WAILUKU, Maui — Linda Lingle's coattails may have done wonders for mayoral candidates on Maui and Kaua'i with Republican ties.

Bryan Baptiste

Ron Kouchi

Advertiser library photos

While Bryan Baptiste won a tough nonpartisan race over Democrat and fellow council member Ron Kouchi on Kaua'i, Alan Arakawa defied history and overcame a huge campaign contribution deficit to unseat Democratic incumbent James "Kimo" Apana in a nonpartisan contest on Maui.

For the next couple of years, Hawai'i's governor and all three Neighbor Island mayors — Arakawa, Baptiste and the Big Island's Harry Kim, who was not up for election this year — will be Republican, leaving Honolulu Mayor Jeremy Harris as the lone Democrat.

"Nobody gave us a chance in the beginning," said Arakawa, who lost to Apana four years ago.

Apana appeared to have all the advantages this time, including more than $700,000 in his campaign treasury and the knowledge that no mayor had ever lost a re-election bid in Maui County. But it wasn't enough.

Arakawa, a County Council member from Kahului, credited the hustle of his campaign team for pulling off the upset.

"We worked hard. We had a plan and I guess we did it right," he said. "The biggest message is that hard work and perseverance can win out."

On Kaua'i, both candidates said superior election-day organization was a key to the victory. Kouchi said a similar issue was probably at play on Maui.

"I think the lesson learned through all of this for the Democrats was that (Republicans) were more successful at getting out the vote," Kouchi said.

Alan Arakawa

James "Kimo" Apana

Advertiser library photos

Baptiste credited a strong GOP effort to staff the precincts with poll watchers to keep track of which voters hadn't shown up yet and pass the word on to party volunteers.

"I think it was the get-out-the-vote effort, like offering to drive people to the polls — that little extra effort," Baptiste said.

Some Maui political observers believe Apana let the race slip away in the final month of the campaign.

Maui Weekly Editor Dave DeLeon, who worked as Lingle's executive assistant when she was Maui mayor, said Apana was hurt by headlines about campaign contributions from special interests.

The mayor didn't help himself, DeLeon said, when he denied knowing where the contributions came from and then returned $14,000 as requested by the Campaign Spending Commission.

DeLeon also said Apana was hurt by what he described as a transparent attempt to court environmentalists and anti-development voters.
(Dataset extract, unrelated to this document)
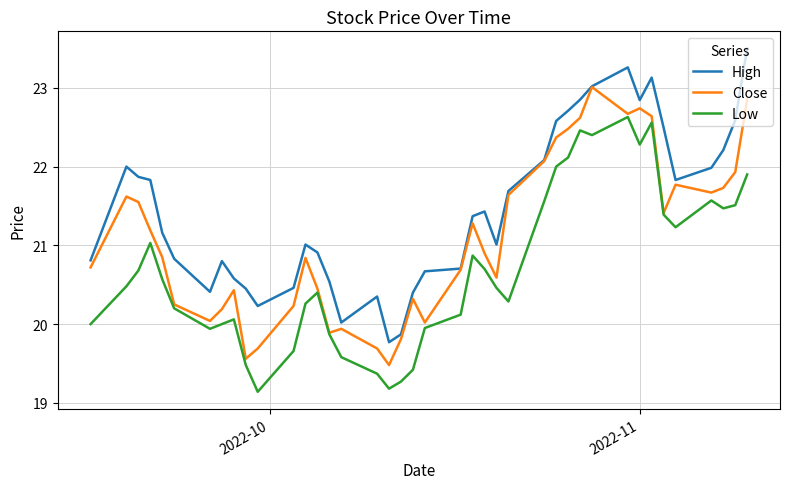

True or false: High and Low cross at least once.

False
In a televised debate, Apana for the first time publicly opposed development in Makena and rejected a longstanding plan to develop East Maui wells to support expansion in Central Maui.

"The world knew he needed votes and he was going to get them. He had a knack for saying anything to any group," DeLeon said.
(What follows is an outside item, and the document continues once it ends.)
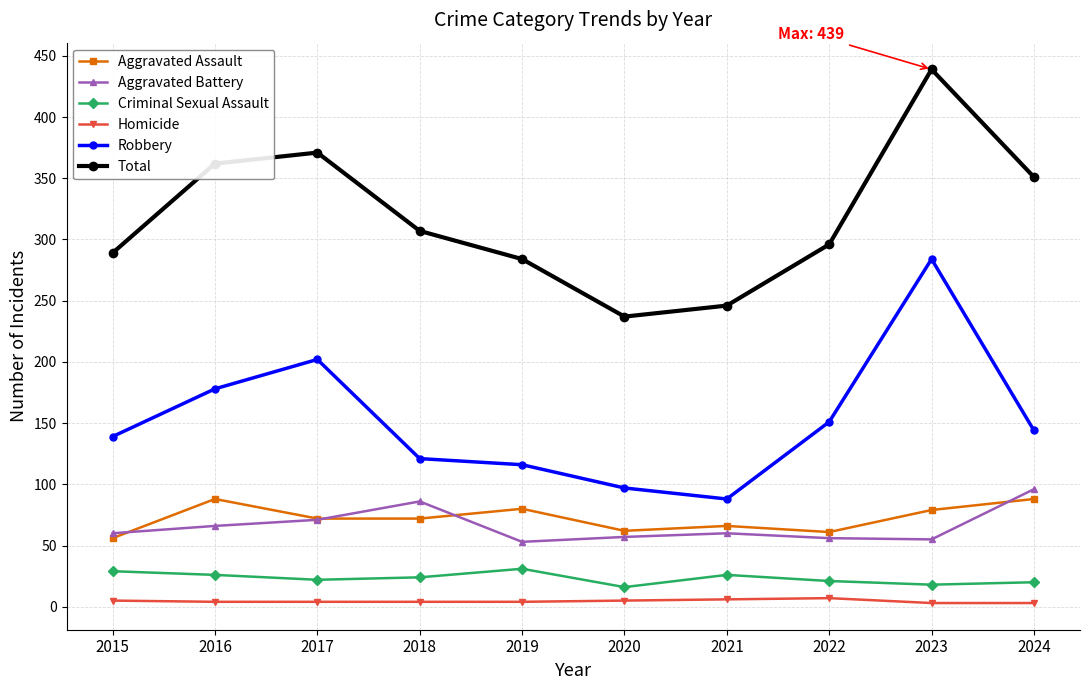

What is the value of the Aggravated Assault point at the 4th from the left?

72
Former Maui Community College Professor Dick Mayer said Arakawa benefitted from an endorsement by environmentalist Robert Parsons, who finished third in the mayoral primary with about 3,800 votes.

Arakawa finished 2,200 votes behind Apana in the primary, so his victory in Tuesday's election is likely due in part to picking up some of Parsons' support.

"I think it had a major impact," Mayer said. "A lot of people were on the fence and didn't know which way to go."

Apana didn't have any answers following his loss.

"I still think we did a great job," he said on election night. "We made government more efficient. We expanded the economy. The voters just decided to give someone else a chance."

While Lingle's influence might have helped the Maui and Kaua'i mayoral candidates, it's questionable how much impact her campaign had on council races. The councils are nonpartisan, but the majority of the winners ran in the past as Democrats.

Both Maui and Kaua'i have had Republican mayors in the past.

Lingle and the late Hannibal Tavares on Maui were two-term GOP mayors, and current Kaua'i Mayor Maryanne Kusaka is a Republican.